Bureau of Western Hemisphere Affairs (WHA) – J. Carlos Valles (Port-au-Prince, Haiti)
In Port-au-Prince, J. Carlos Valles has volunteered over 1,000 hours at the St. Luke’s Foundation Carpenter Training Center of St. Luke’s Foundation, working with at-risk young men who learn under his tutelage to use machinery and tools and work as a team. Their workshop produces desks, chairs, and beds as well as affordable coffins which allow Haiti’s urban poor to provide their loved ones with a dignified traditional burial. Carlos also works with the Embassy community to collect and repurpose packing and shipping materials for use in coffin-making. Carlos’ legacy will include a network of trained carpenters who can earn a decent living and fill a critical need for these skills in the Haitian capital.

On this day, Alison W. Davis received the Tragen Award. Stephanie Anderson and
Lauren Steed, the CCE-EFM Award and Dr. Joanna Anthanapoulos Owen, the Dorman
Award. 

Dr. Joanna Athanasopoulos Owen, AAFSW’s former president (2016-2020) could not be at the ceremony so Celine C. Erickson accepted the Dorman Award on her behalf, sharing her remarks: “Thank you all so much for this great honor. I am truly humbled to be the 2022 AAFSW Dorman Award recipient! Looking back at my service to AAFSW, I am reminded of this outstanding coincidence: The announcement of my election to be the AAFSW President from 2016 to 2020 was published in the AAFSW newsletter of September 2016, the same issue which also published the announcement of the passing of Lesley Dorman in August of 2016.

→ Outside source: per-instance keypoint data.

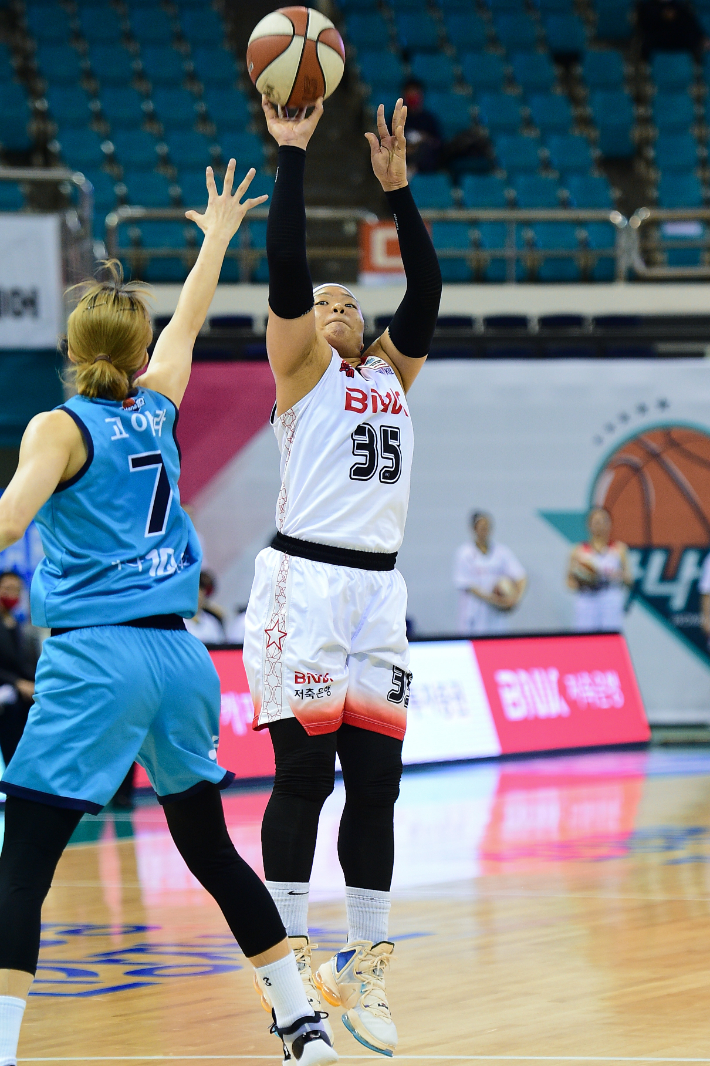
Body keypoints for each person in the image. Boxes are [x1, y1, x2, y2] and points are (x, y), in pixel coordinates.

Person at [0, 163, 337, 1066]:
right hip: (181, 660)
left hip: (96, 659)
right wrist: (218, 235)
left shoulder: (56, 426)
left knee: (22, 864)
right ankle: (302, 1027)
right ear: (135, 348)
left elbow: (6, 521)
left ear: (74, 348)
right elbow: (189, 317)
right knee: (210, 851)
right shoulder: (156, 408)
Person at [243, 95, 441, 1057]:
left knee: (379, 785)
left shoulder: (389, 374)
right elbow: (286, 267)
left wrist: (399, 200)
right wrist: (292, 157)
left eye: (347, 299)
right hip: (306, 587)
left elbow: (428, 292)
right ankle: (289, 971)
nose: (337, 304)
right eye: (323, 302)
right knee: (303, 779)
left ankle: (363, 969)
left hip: (380, 594)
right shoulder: (299, 370)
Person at [453, 512, 527, 635]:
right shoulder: (464, 553)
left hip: (496, 618)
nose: (484, 531)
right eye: (481, 528)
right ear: (473, 529)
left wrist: (515, 598)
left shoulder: (501, 552)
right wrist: (496, 600)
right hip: (473, 616)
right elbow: (468, 586)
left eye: (487, 527)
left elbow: (521, 576)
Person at [567, 506, 633, 632]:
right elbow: (569, 583)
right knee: (584, 640)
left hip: (610, 598)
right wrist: (585, 579)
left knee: (610, 638)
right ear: (588, 525)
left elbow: (629, 580)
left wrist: (619, 576)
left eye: (604, 521)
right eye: (596, 522)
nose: (600, 525)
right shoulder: (578, 551)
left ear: (610, 524)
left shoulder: (618, 549)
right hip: (587, 599)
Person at [0, 571, 39, 772]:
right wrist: (16, 683)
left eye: (16, 589)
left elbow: (29, 666)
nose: (11, 593)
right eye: (6, 588)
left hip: (24, 698)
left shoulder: (22, 628)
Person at [636, 0, 708, 58]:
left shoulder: (681, 8)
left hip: (680, 48)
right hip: (657, 49)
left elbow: (691, 28)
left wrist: (700, 39)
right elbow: (645, 29)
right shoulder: (647, 8)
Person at [401, 78, 442, 174]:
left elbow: (437, 143)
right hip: (403, 156)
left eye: (415, 92)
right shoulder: (396, 118)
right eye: (409, 92)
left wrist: (424, 138)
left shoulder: (429, 119)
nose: (412, 96)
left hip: (426, 162)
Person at [185, 569, 227, 645]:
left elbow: (221, 648)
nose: (200, 596)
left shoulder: (212, 622)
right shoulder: (175, 621)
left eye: (203, 592)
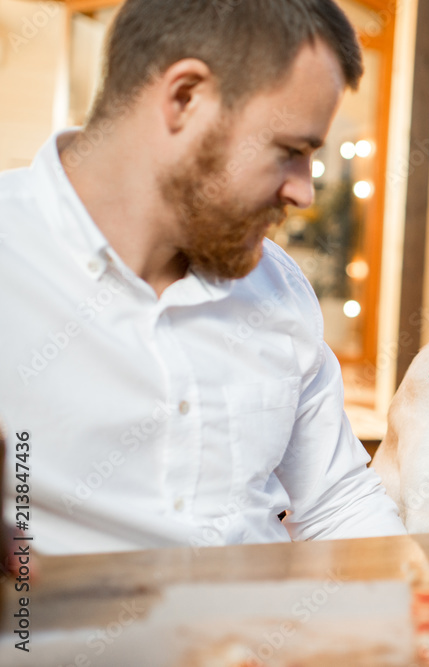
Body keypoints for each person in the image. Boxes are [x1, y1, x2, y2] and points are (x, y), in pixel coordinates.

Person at [0, 0, 405, 555]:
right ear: (185, 98)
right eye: (290, 151)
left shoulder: (280, 288)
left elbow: (337, 503)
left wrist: (424, 615)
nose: (304, 193)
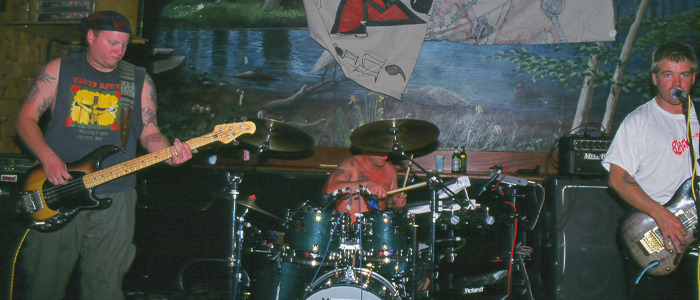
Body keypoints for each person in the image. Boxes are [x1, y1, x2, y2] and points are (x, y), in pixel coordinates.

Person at [14, 11, 193, 300]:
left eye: (123, 45)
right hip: (57, 189)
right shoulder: (60, 68)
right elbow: (25, 118)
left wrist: (169, 155)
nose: (118, 51)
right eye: (111, 43)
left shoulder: (137, 79)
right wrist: (47, 157)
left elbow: (149, 132)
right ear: (90, 37)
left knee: (105, 287)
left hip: (117, 194)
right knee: (43, 285)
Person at [602, 41, 698, 299]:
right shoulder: (639, 121)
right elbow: (618, 178)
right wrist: (663, 216)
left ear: (694, 78)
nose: (677, 82)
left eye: (684, 74)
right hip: (657, 237)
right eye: (668, 74)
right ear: (655, 78)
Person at [324, 153, 408, 221]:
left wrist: (396, 203)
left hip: (377, 233)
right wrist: (367, 184)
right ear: (367, 148)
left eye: (387, 152)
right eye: (380, 152)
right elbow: (330, 189)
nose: (385, 156)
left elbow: (390, 205)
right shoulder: (350, 164)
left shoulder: (390, 170)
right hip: (348, 233)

I knew that Lesley was the AAFSW President from 1976 to 1981, but I never had the privilege of meeting her. However, her reputation preceded her. When I read the announcement of Lesley’s passing in the Global Link, I remember, I only wished I could make her proud of my contributions to AAFSW while I served as president. Receiving this award today, it seems that I did!” Read more here.

Celine C. Erickson closed the moving and meaningful event of the 2022 SOSA Awards Ceremony: “dedicated to the foreign service employees and family members, who do whatever it takes to make it work and to conduct the American spirit of volunteerism in so many forms in so many faraway places. This ceremony reflects on our community’s will to support our family members, when they cooperate and build bridges of understanding with the local communities we serve overseas.”

AAFSW is grateful to Moise Mendoza and Jose Dorce for brilliantly organizing and managing the event, and to the awardees, their families and the attendees from the Department of State, Global Community Liaison Office (GCLO) and AAFSW’s volunteers, members and guests for accompanying us in this journey.